## Study material
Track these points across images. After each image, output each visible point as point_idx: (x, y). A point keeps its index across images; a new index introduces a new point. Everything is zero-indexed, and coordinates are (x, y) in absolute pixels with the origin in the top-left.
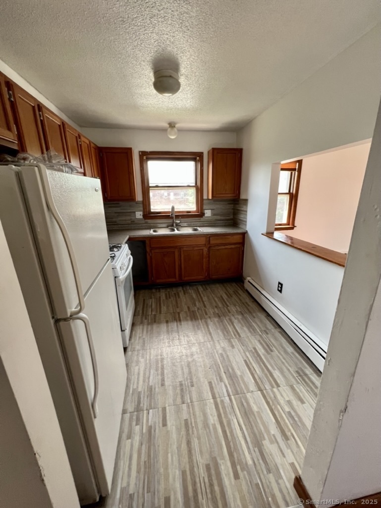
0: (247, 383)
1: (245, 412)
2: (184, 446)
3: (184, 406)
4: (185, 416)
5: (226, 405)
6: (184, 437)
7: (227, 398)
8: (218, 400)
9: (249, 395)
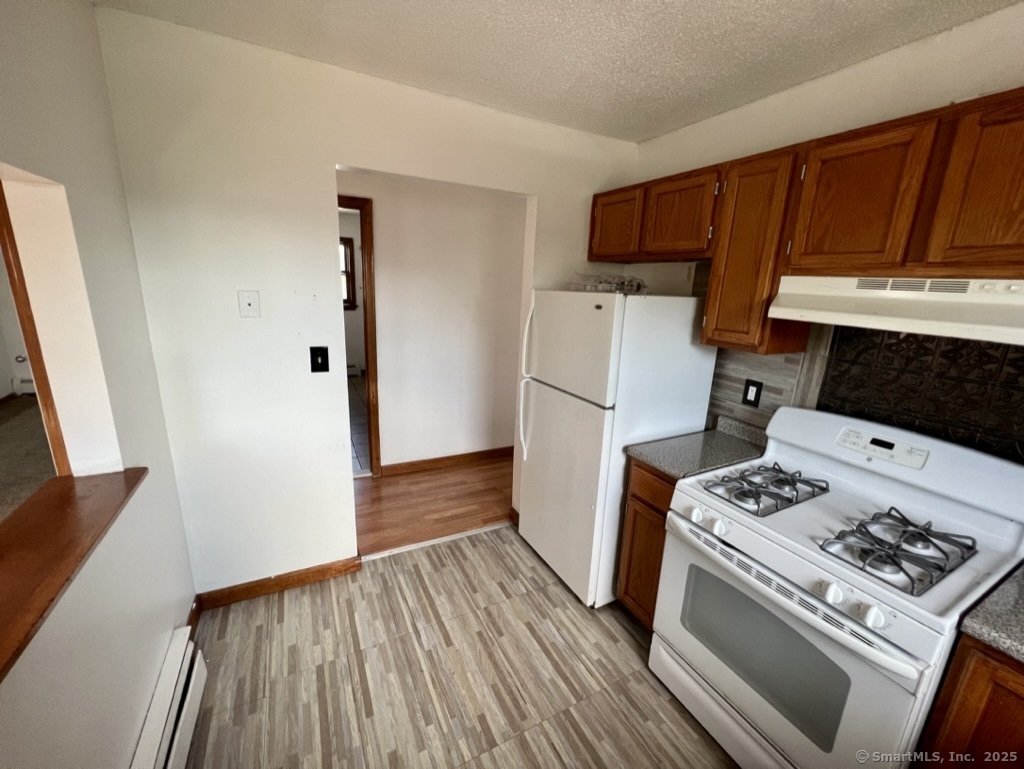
0: (381, 659)
1: (394, 615)
2: (471, 574)
3: (483, 605)
4: (479, 597)
5: (422, 618)
6: (473, 579)
7: (420, 626)
8: (434, 621)
9: (383, 638)
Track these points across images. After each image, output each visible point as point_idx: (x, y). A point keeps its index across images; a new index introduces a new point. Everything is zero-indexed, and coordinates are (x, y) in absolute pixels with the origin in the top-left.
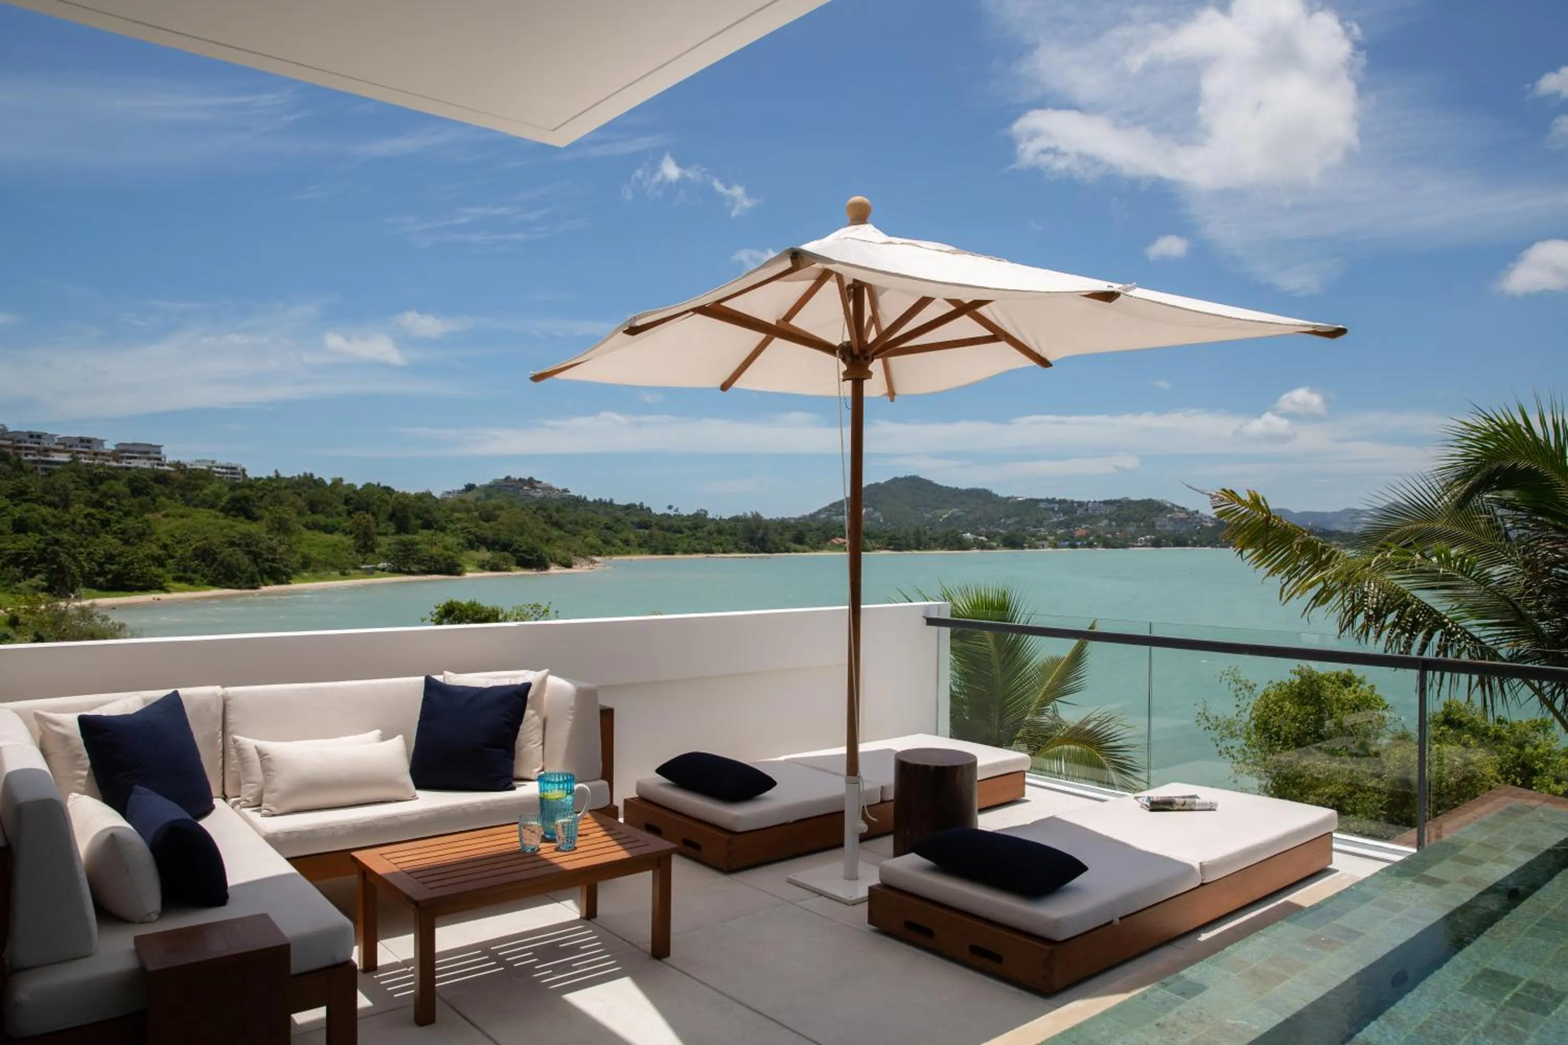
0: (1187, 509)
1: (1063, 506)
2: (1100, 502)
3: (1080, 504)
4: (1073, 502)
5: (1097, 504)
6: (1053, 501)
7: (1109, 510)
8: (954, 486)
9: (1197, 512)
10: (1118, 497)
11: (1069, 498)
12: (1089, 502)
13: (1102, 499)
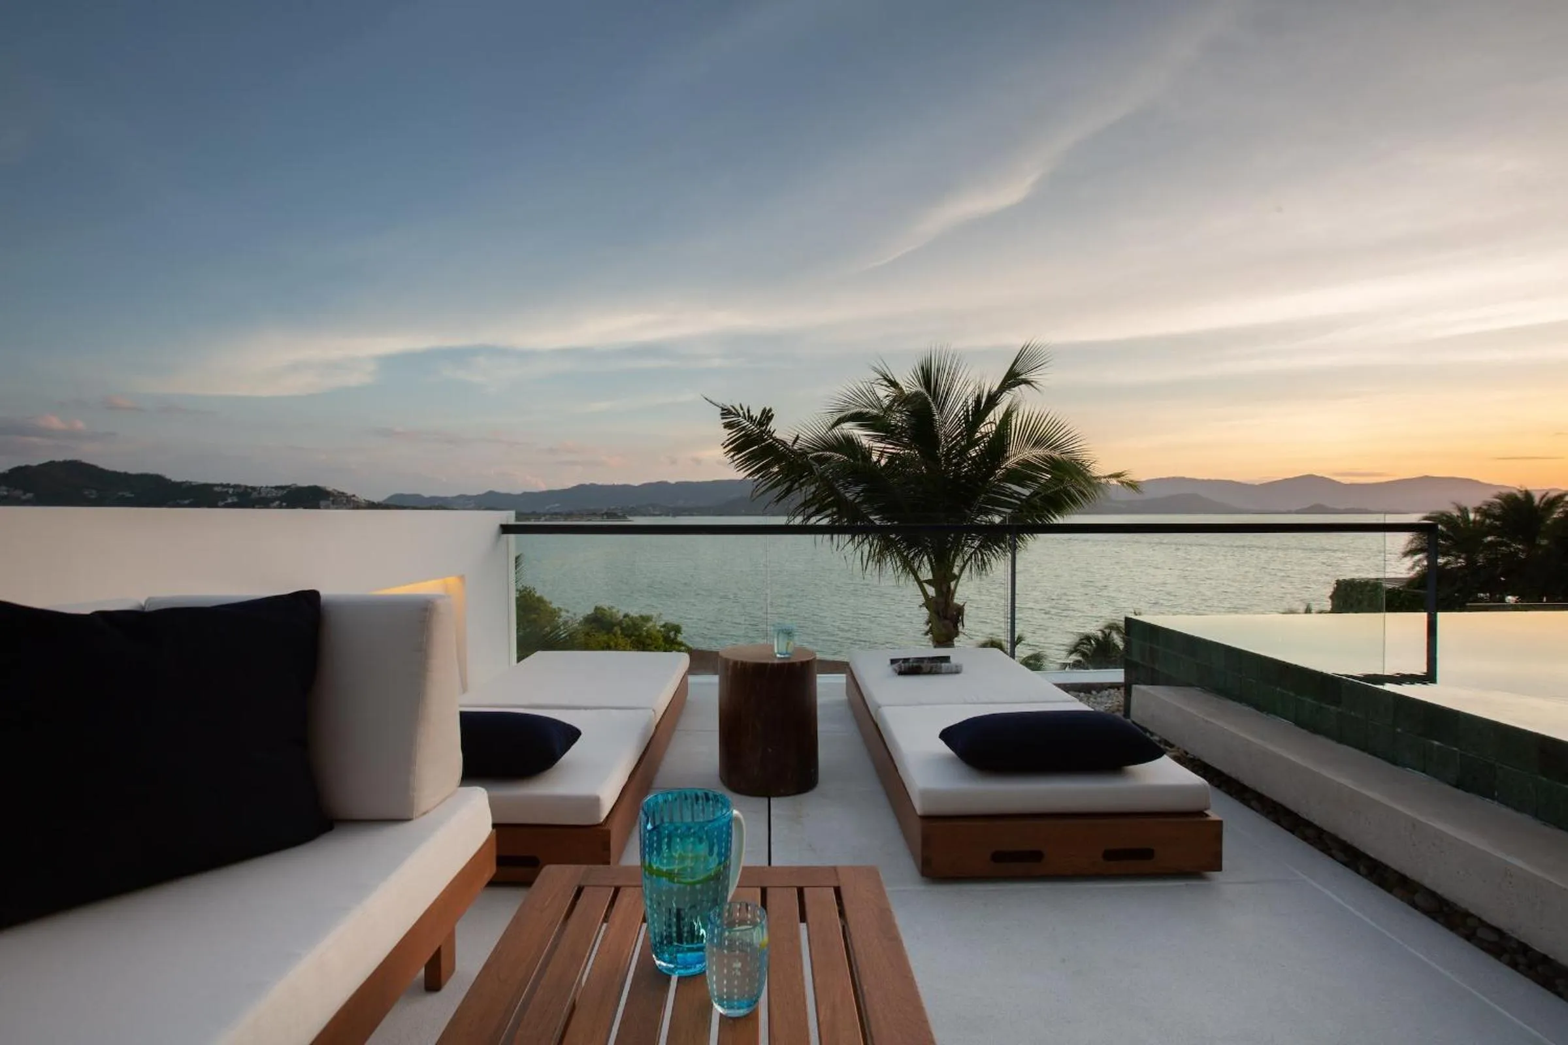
0: (346, 494)
1: (236, 490)
2: (272, 488)
3: (253, 488)
4: (246, 487)
5: (268, 489)
6: (228, 486)
7: (280, 493)
8: (122, 470)
9: (354, 496)
10: (289, 484)
11: (243, 483)
12: (262, 487)
13: (274, 485)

## Exercise instructions
Starting at the line containing "5: (226, 405)" and stopping at the line containing "0: (1187, 509)", output each line exactly as it appears above. Leave out the pictures.

## Task solution
5: (226, 405)
6: (184, 437)
7: (227, 398)
8: (218, 400)
9: (249, 395)
0: (381, 659)
1: (394, 615)
2: (471, 574)
3: (483, 605)
4: (479, 597)
5: (422, 618)
6: (473, 579)
7: (420, 626)
8: (434, 621)
9: (383, 638)
Track these points across images. After each image, output each visible point as point_idx: (x, y). A point keeps its index across images; a new index introduces a new point. Everything is zero-indexed, and coordinates are (x, y) in absolute pixels with the origin in the top-left.
0: (1187, 509)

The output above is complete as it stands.